Your assignment: Repeat exactly the lines from the start of the material below up to and including the "(IHC) photomicrograph has" line.

# # #

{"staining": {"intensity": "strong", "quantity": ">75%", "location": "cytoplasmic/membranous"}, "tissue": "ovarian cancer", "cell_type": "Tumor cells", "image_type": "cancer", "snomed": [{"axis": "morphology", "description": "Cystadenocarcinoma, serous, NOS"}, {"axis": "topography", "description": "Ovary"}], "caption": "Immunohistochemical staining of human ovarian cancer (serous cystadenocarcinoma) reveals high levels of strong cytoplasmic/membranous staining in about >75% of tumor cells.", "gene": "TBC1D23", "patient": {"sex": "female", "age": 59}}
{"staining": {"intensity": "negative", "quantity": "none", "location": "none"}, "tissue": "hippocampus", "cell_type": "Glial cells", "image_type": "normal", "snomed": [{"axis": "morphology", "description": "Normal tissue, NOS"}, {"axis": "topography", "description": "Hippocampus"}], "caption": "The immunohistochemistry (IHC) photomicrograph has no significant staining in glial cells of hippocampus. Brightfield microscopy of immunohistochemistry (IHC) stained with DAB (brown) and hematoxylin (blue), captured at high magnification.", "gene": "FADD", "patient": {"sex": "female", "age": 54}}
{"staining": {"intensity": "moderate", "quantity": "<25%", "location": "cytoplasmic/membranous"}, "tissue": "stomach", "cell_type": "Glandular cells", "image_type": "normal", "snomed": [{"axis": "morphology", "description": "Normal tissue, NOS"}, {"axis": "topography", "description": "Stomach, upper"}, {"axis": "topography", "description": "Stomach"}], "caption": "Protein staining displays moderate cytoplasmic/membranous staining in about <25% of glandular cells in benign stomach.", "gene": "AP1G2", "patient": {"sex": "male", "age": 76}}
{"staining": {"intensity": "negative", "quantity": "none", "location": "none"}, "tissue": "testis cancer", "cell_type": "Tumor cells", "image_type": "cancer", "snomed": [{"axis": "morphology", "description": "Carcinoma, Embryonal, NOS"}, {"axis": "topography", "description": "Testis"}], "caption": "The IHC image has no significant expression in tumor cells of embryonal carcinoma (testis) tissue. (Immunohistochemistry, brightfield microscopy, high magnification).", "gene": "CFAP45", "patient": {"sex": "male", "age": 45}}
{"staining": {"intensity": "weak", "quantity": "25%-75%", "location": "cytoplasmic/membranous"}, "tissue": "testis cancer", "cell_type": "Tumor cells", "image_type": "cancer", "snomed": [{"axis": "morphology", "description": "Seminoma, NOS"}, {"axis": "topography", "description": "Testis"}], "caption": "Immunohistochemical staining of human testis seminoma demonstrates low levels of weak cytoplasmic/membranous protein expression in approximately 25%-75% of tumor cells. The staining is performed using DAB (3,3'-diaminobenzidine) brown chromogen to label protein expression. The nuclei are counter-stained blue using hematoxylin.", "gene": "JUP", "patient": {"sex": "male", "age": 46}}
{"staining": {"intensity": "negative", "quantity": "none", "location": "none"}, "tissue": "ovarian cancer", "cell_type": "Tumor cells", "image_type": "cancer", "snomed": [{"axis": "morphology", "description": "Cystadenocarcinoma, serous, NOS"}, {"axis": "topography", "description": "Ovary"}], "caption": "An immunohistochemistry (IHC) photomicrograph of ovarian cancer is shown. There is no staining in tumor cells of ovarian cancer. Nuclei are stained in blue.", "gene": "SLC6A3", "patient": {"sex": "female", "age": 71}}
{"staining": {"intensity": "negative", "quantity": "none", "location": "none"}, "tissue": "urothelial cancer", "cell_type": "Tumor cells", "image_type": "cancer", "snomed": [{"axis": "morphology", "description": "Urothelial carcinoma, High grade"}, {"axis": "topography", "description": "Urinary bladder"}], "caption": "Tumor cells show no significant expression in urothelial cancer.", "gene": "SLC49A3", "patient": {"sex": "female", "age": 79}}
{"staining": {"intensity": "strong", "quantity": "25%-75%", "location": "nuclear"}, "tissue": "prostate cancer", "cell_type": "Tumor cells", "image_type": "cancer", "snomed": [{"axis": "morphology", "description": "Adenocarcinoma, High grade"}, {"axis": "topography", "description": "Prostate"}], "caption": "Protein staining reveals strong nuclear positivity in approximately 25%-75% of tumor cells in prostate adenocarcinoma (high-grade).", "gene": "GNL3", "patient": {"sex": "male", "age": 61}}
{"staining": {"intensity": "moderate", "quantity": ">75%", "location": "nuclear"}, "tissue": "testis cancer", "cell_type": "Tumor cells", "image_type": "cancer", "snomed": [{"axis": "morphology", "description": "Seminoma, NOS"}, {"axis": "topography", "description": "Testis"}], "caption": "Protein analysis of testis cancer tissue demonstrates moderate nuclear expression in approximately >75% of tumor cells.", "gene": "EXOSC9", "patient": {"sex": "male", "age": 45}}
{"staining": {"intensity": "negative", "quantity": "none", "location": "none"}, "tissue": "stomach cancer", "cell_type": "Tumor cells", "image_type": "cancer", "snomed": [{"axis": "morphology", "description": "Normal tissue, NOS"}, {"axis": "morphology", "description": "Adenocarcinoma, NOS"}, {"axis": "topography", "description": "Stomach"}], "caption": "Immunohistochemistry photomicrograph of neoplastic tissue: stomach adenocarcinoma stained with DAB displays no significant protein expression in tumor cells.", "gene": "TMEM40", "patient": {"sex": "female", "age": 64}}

# # #

Result of the task:
{"staining": {"intensity": "strong", "quantity": ">75%", "location": "cytoplasmic/membranous"}, "tissue": "ovarian cancer", "cell_type": "Tumor cells", "image_type": "cancer", "snomed": [{"axis": "morphology", "description": "Cystadenocarcinoma, serous, NOS"}, {"axis": "topography", "description": "Ovary"}], "caption": "Immunohistochemical staining of human ovarian cancer (serous cystadenocarcinoma) reveals high levels of strong cytoplasmic/membranous staining in about >75% of tumor cells.", "gene": "TBC1D23", "patient": {"sex": "female", "age": 59}}
{"staining": {"intensity": "negative", "quantity": "none", "location": "none"}, "tissue": "hippocampus", "cell_type": "Glial cells", "image_type": "normal", "snomed": [{"axis": "morphology", "description": "Normal tissue, NOS"}, {"axis": "topography", "description": "Hippocampus"}], "caption": "The immunohistochemistry (IHC) photomicrograph has no significant staining in glial cells of hippocampus. Brightfield microscopy of immunohistochemistry (IHC) stained with DAB (brown) and hematoxylin (blue), captured at high magnification.", "gene": "FADD", "patient": {"sex": "female", "age": 54}}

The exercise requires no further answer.